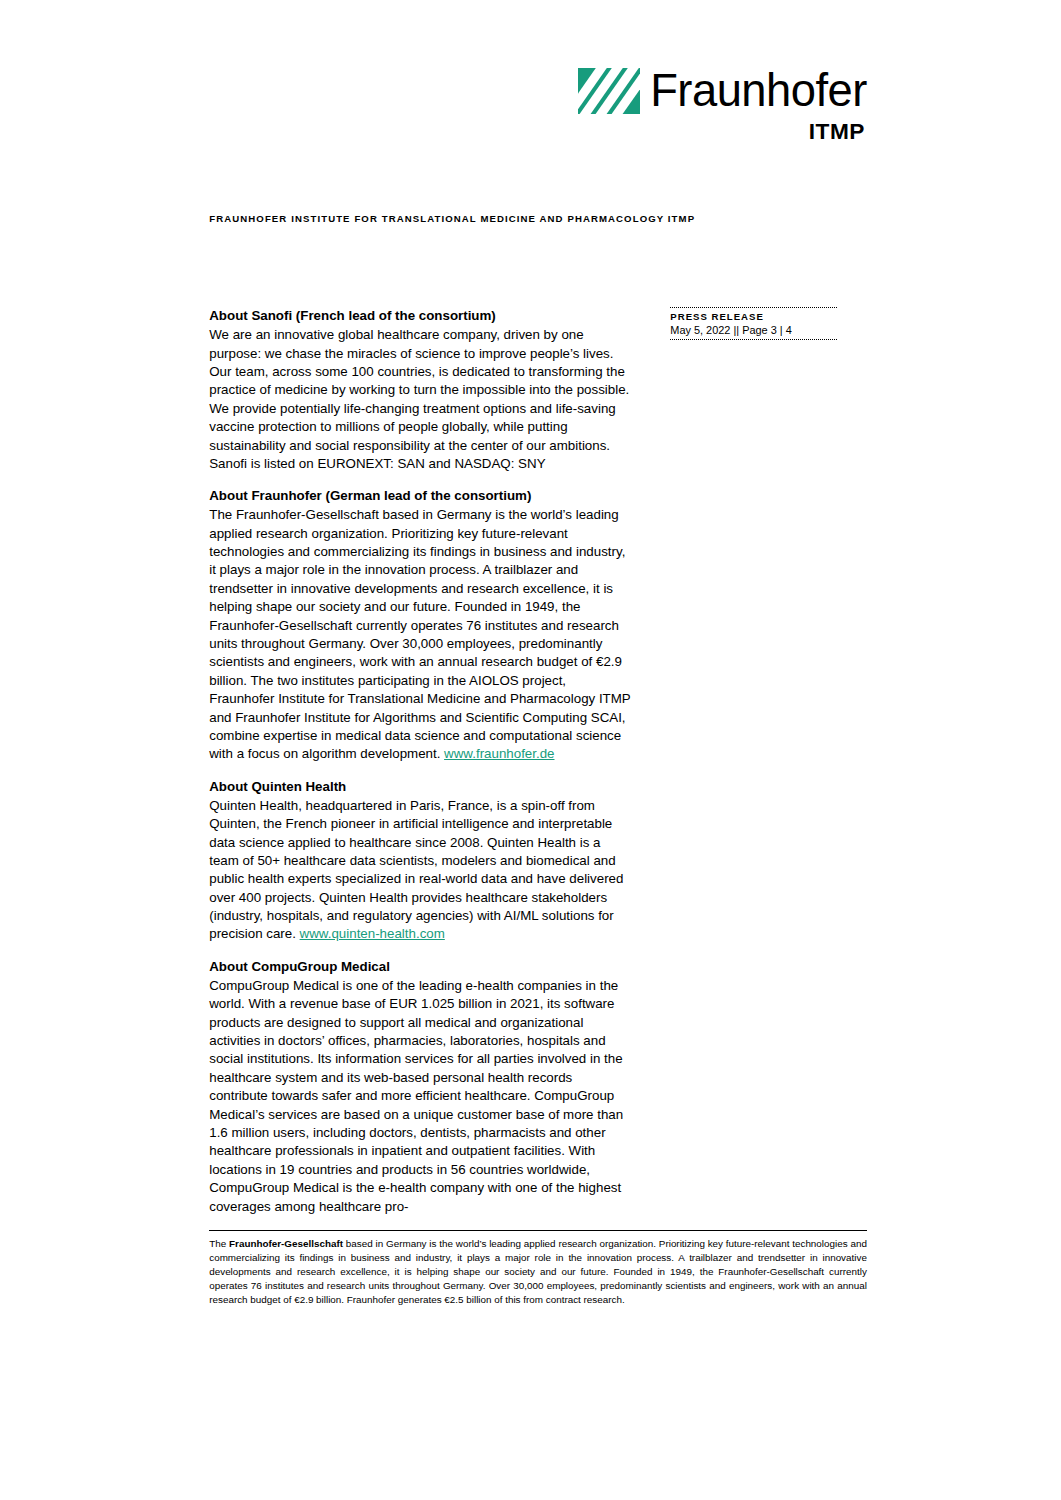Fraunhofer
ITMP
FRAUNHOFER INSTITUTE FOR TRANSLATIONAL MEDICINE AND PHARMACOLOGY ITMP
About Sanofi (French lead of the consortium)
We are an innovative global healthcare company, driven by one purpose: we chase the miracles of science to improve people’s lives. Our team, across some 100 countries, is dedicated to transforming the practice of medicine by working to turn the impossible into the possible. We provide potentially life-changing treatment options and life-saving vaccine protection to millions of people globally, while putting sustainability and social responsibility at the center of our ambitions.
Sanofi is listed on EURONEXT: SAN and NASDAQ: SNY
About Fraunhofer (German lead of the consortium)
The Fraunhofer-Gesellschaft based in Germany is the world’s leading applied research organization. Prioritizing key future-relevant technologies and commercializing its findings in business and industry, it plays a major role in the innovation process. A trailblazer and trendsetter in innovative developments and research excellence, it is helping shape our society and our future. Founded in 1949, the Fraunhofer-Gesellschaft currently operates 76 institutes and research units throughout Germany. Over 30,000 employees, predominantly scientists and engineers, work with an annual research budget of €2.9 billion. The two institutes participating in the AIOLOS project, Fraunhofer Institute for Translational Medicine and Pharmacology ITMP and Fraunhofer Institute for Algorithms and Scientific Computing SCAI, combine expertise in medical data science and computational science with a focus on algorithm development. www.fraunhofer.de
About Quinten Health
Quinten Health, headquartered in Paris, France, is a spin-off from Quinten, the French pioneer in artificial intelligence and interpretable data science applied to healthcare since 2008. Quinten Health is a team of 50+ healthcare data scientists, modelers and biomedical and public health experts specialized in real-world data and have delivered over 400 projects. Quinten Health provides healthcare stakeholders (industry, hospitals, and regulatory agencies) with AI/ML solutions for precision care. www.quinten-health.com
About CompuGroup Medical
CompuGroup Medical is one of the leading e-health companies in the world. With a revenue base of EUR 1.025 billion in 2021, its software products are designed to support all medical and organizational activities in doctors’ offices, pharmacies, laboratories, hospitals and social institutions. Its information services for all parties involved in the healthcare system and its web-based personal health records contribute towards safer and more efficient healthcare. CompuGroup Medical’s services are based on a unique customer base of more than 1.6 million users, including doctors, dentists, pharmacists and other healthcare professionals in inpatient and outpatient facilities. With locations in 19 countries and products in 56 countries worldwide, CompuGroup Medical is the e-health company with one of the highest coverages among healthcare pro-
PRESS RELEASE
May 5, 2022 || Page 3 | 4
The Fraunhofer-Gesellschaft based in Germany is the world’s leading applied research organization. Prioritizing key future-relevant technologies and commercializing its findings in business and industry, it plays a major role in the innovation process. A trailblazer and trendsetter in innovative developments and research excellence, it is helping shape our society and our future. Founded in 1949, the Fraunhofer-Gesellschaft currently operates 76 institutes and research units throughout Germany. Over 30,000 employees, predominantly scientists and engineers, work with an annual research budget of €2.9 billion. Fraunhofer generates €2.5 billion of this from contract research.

[Exercise instructions] When you copy the data above, reproduce each line exactly and skip every image.

[Result of this exercise]
Fraunhofer
ITMP
FRAUNHOFER INSTITUTE FOR TRANSLATIONAL MEDICINE AND PHARMACOLOGY ITMP
About Sanofi (French lead of the consortium)
We are an innovative global healthcare company, driven by one purpose: we chase the miracles of science to improve people’s lives. Our team, across some 100 countries, is dedicated to transforming the practice of medicine by working to turn the impossible into the possible. We provide potentially life-changing treatment options and life-saving vaccine protection to millions of people globally, while putting sustainability and social responsibility at the center of our ambitions.
Sanofi is listed on EURONEXT: SAN and NASDAQ: SNY
About Fraunhofer (German lead of the consortium)
The Fraunhofer-Gesellschaft based in Germany is the world’s leading applied research organization. Prioritizing key future-relevant technologies and commercializing its findings in business and industry, it plays a major role in the innovation process. A trailblazer and trendsetter in innovative developments and research excellence, it is helping shape our society and our future. Founded in 1949, the Fraunhofer-Gesellschaft currently operates 76 institutes and research units throughout Germany. Over 30,000 employees, predominantly scientists and engineers, work with an annual research budget of €2.9 billion. The two institutes participating in the AIOLOS project, Fraunhofer Institute for Translational Medicine and Pharmacology ITMP and Fraunhofer Institute for Algorithms and Scientific Computing SCAI, combine expertise in medical data science and computational science with a focus on algorithm development. www.fraunhofer.de
About Quinten Health
Quinten Health, headquartered in Paris, France, is a spin-off from Quinten, the French pioneer in artificial intelligence and interpretable data science applied to healthcare since 2008. Quinten Health is a team of 50+ healthcare data scientists, modelers and biomedical and public health experts specialized in real-world data and have delivered over 400 projects. Quinten Health provides healthcare stakeholders (industry, hospitals, and regulatory agencies) with AI/ML solutions for precision care. www.quinten-health.com
About CompuGroup Medical
CompuGroup Medical is one of the leading e-health companies in the world. With a revenue base of EUR 1.025 billion in 2021, its software products are designed to support all medical and organizational activities in doctors’ offices, pharmacies, laboratories, hospitals and social institutions. Its information services for all parties involved in the healthcare system and its web-based personal health records contribute towards safer and more efficient healthcare. CompuGroup Medical’s services are based on a unique customer base of more than 1.6 million users, including doctors, dentists, pharmacists and other healthcare professionals in inpatient and outpatient facilities. With locations in 19 countries and products in 56 countries worldwide, CompuGroup Medical is the e-health company with one of the highest coverages among healthcare pro-
PRESS RELEASE
May 5, 2022 || Page 3 | 4
The Fraunhofer-Gesellschaft based in Germany is the world’s leading applied research organization. Prioritizing key future-relevant technologies and commercializing its findings in business and industry, it plays a major role in the innovation process. A trailblazer and trendsetter in innovative developments and research excellence, it is helping shape our society and our future. Founded in 1949, the Fraunhofer-Gesellschaft currently operates 76 institutes and research units throughout Germany. Over 30,000 employees, predominantly scientists and engineers, work with an annual research budget of €2.9 billion. Fraunhofer generates €2.5 billion of this from contract research.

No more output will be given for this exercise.